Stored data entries
[Start of section]
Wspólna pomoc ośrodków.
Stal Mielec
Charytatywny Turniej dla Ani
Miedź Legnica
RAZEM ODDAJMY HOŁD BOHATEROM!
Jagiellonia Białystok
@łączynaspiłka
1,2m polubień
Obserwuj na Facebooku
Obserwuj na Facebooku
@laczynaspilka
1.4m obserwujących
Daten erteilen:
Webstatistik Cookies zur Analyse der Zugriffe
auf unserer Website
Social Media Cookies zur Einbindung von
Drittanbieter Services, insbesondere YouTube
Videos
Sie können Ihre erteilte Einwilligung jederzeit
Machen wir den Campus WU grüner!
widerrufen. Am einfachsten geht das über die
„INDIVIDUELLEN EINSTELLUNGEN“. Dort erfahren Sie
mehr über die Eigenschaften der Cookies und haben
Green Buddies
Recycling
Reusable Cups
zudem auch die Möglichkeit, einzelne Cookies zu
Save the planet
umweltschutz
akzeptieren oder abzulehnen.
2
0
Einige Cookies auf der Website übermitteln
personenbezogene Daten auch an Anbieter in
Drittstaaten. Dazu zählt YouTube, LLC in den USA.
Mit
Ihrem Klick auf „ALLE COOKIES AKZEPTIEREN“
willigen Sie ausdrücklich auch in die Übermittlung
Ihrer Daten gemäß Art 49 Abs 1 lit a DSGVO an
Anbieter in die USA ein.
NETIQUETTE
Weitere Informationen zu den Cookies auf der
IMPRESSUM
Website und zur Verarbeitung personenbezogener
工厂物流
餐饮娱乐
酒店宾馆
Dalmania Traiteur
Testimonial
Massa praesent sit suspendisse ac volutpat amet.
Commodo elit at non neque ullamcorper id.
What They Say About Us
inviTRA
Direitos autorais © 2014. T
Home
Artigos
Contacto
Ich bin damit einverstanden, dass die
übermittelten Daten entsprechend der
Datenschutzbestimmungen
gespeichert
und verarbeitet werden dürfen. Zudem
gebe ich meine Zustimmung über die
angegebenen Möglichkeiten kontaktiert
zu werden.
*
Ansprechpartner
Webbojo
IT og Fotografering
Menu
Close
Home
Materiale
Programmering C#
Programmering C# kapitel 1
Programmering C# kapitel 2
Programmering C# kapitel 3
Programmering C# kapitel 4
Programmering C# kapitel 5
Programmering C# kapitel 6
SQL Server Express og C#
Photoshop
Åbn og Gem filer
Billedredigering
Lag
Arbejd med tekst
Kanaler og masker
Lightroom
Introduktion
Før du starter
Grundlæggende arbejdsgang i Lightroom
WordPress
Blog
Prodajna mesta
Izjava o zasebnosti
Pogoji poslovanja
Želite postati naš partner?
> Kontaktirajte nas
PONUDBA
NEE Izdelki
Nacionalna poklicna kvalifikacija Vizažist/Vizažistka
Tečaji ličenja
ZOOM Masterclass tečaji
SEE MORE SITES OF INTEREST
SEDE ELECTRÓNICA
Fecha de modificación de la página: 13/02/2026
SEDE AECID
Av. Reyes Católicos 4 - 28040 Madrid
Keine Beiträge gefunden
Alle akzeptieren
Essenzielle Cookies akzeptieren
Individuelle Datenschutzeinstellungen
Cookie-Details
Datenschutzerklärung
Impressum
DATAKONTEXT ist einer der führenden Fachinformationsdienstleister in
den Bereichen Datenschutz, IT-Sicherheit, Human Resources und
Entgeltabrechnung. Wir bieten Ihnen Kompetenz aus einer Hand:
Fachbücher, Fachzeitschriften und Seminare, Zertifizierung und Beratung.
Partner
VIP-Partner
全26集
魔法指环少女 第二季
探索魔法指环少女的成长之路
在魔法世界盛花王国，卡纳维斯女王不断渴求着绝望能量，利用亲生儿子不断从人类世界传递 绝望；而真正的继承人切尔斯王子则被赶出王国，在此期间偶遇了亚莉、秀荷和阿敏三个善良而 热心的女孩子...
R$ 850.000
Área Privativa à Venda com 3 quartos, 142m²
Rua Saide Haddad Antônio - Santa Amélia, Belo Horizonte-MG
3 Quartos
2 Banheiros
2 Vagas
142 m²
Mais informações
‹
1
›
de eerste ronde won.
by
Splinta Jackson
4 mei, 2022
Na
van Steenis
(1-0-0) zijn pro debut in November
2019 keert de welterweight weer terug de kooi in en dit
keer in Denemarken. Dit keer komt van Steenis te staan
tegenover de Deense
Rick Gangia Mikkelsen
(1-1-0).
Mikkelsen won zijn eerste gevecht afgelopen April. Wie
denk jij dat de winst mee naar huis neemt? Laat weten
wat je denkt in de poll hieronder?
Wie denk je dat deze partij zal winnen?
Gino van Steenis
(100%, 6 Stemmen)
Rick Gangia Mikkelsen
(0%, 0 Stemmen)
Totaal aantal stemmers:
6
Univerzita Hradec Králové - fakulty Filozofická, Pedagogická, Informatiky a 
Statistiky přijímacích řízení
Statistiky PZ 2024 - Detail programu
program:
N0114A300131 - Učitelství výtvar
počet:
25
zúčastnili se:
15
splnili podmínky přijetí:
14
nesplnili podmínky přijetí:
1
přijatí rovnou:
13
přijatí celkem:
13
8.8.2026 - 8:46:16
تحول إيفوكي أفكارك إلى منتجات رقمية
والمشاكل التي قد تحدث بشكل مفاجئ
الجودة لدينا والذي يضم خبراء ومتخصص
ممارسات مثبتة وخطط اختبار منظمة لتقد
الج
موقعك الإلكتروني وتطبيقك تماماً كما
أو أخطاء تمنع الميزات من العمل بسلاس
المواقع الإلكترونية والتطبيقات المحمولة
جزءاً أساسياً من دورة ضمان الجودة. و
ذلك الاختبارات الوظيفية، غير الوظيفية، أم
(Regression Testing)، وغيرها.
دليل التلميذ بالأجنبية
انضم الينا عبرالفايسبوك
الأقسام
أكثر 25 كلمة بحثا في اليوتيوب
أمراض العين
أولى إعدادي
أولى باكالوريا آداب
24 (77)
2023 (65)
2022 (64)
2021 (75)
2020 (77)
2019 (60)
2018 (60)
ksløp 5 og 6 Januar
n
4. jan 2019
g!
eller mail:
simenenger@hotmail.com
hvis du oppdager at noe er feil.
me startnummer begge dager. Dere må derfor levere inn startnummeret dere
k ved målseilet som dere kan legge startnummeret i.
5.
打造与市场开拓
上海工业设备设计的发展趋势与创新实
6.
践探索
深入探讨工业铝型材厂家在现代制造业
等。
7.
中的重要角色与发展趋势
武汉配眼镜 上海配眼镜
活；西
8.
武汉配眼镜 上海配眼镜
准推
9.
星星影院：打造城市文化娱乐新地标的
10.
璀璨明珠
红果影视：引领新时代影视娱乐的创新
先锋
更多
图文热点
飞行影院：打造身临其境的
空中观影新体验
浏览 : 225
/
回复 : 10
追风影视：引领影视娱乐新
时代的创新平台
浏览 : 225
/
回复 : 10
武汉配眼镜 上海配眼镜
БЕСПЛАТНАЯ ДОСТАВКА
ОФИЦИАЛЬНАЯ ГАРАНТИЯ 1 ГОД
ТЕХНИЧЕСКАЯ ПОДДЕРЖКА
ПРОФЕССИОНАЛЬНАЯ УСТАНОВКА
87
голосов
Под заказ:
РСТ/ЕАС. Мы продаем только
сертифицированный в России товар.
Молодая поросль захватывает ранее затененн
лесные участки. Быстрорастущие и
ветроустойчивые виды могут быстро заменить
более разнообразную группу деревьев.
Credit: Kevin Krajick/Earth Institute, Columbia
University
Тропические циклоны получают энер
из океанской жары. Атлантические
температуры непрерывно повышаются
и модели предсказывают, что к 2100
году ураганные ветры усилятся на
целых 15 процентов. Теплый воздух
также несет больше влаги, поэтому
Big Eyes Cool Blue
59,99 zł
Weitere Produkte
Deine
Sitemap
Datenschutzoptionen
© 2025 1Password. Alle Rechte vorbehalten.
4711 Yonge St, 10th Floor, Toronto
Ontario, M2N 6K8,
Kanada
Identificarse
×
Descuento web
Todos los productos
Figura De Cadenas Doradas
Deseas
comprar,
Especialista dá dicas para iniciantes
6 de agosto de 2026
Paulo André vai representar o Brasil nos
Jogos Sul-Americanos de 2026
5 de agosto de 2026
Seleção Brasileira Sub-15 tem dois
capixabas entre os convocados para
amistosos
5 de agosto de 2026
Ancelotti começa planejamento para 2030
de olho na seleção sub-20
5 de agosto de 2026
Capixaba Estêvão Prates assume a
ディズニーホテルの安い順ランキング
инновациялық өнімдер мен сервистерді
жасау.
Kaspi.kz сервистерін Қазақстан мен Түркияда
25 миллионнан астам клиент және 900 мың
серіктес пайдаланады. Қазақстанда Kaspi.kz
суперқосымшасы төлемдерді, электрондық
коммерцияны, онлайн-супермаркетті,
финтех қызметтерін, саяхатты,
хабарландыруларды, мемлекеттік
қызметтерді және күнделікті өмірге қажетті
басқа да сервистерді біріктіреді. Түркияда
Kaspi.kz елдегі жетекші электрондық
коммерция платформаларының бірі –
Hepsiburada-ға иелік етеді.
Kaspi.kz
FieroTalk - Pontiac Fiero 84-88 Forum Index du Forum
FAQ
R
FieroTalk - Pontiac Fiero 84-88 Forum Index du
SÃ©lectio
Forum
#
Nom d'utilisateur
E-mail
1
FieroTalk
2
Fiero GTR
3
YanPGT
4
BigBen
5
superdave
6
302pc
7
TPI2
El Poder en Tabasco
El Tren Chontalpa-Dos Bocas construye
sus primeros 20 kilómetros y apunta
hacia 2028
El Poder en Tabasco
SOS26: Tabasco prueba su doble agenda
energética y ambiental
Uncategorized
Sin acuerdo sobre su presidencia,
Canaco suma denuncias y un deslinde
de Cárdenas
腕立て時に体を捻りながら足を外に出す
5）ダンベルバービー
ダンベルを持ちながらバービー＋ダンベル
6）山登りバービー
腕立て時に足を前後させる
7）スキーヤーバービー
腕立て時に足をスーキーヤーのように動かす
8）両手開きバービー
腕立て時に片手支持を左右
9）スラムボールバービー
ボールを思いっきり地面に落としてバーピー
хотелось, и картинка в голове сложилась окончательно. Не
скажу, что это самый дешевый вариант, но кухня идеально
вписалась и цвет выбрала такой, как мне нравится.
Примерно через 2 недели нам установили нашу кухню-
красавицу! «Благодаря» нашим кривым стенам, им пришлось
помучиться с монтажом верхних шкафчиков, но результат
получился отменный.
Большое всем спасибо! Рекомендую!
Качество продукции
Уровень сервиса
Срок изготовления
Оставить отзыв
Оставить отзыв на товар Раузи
[End of section]
* Work required: Reproduce the listing verbatim, starting at its first line and stopping after the line that contains "Dort erfahren Sie". Include both of these lines.

* Response below:
Wspólna pomoc ośrodków.
Stal Mielec
Charytatywny Turniej dla Ani
Miedź Legnica
RAZEM ODDAJMY HOŁD BOHATEROM!
Jagiellonia Białystok
@łączynaspiłka
1,2m polubień
Obserwuj na Facebooku
Obserwuj na Facebooku
@laczynaspilka
1.4m obserwujących
Daten erteilen:
Webstatistik Cookies zur Analyse der Zugriffe
auf unserer Website
Social Media Cookies zur Einbindung von
Drittanbieter Services, insbesondere YouTube
Videos
Sie können Ihre erteilte Einwilligung jederzeit
Machen wir den Campus WU grüner!
widerrufen. Am einfachsten geht das über die
„INDIVIDUELLEN EINSTELLUNGEN“. Dort erfahren Sie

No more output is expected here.